INTERAKSI.CO, Jakarta – Komisi Pemberantasan Korupsi (KPK) kembali melakukan operasi tangkap tangan (OTT).

Kali ini, penindakan menyasar Kantor Pelayanan Pajak (KPP) Madya Banjarmasin, Kalimantan Selatan, pada Rabu, 4 Februari 2026. Dalam operasi tersebut, KPK mengamankan tiga orang, salah satunya Kepala KPP Madya Banjarmasin, Mulyono.

OTT ini diduga berkaitan dengan pengurusan restitusi Pajak Pertambahan Nilai (PPN) di sektor perkebunan, sebuah sektor strategis yang selama ini berkontribusi besar terhadap penerimaan negara.

KPK menilai terdapat indikasi pengaturan dalam proses pengembalian pajak yang seharusnya dilakukan secara objektif dan sesuai ketentuan.

Baca juga: OTT KPK di Banjarmasin, DJP Kalselteng Klaim Belum Tahu Secara Detail

Juru Bicara KPK, Budi Prasetyo, menjelaskan bahwa penyidik menemukan dugaan praktik tidak wajar dalam mekanisme restitusi tersebut.

“Ada dugaan pengaturan dalam proses restitusi itu. Selain itu, terdapat dugaan penerimaan yang dilakukan oleh para oknum di KPP Madya Banjarmasin,” ujar Budi saat memberikan keterangan pers di Gedung Merah Putih KPK, Jakarta Selatan.

Dalam OTT tersebut, KPK turut menyita uang tunai sebesar Rp1 miliar yang diduga berkaitan dengan praktik suap atau gratifikasi. Ketiga orang yang diamankan langsung dibawa ke Jakarta untuk menjalani pemeriksaan lebih lanjut secara intensif oleh penyidik.

Kasus ini menambah daftar panjang persoalan integritas di sektor perpajakan, yang sejatinya menjadi tulang punggung pembiayaan negara.

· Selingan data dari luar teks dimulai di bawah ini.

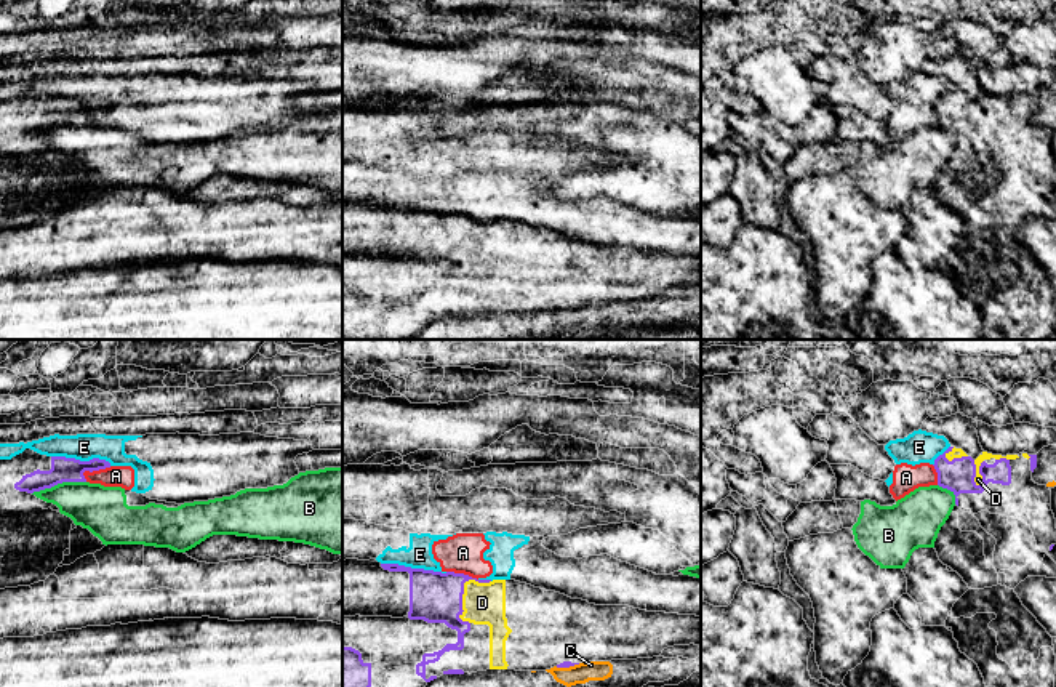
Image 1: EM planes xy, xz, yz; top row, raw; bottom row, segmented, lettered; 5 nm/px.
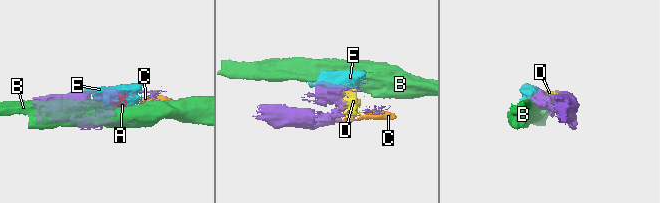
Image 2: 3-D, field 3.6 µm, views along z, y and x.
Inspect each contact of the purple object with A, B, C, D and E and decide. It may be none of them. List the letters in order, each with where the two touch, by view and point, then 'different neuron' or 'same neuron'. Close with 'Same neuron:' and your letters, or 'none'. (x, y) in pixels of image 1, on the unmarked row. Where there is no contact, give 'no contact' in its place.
A: meets purple in xy at (96, 111); different neuron
B: meets purple in xy at (58, 124); different neuron
C: meets purple in xz at (567, 308); different neuron
D: meets purple in xz at (463, 231); same neuron
E: meets purple in xz at (415, 210); different neuron
Same neuron: D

Dugaan permainan restitusi pajak bukan hanya merugikan keuangan negara, tetapi juga berpotensi menggerus kepercayaan publik terhadap sistem perpajakan nasional.

Direktorat Jenderal Pajak (DJP) merespons cepat OTT tersebut. Direktur Penyuluhan, Pelayanan, dan Hubungan Masyarakat DJP, Rosmauli, menegaskan bahwa pihaknya mendukung penuh proses hukum yang sedang berjalan dan bersikap kooperatif terhadap KPK.

“Direktorat Jenderal Pajak bersikap sangat kooperatif dan akan menindaklanjuti sesuai ketentuan yang berlaku,” ujar Rosmauli saat dikonfirmasi pada hari yang sama.

Namun, ia menegaskan bahwa DJP tidak akan mendahului proses hukum dengan memberikan penjelasan teknis secara rinci.

Menurutnya, kewenangan untuk menyampaikan detail kronologi dan konstruksi perkara sepenuhnya berada di tangan penyidik KPK.

“Untuk detail kejadian dan penjelasan lebih lanjut, kami menyerahkan sepenuhnya kepada KPK,” katanya.

OTT ini sekaligus menjadi peringatan keras bagi seluruh aparatur negara, khususnya di sektor penerimaan negara, agar menjaga integritas dan profesionalisme.

KPK diperkirakan akan segera mengumumkan status hukum para pihak yang diamankan setelah pemeriksaan awal rampung dalam waktu 1×24 jam.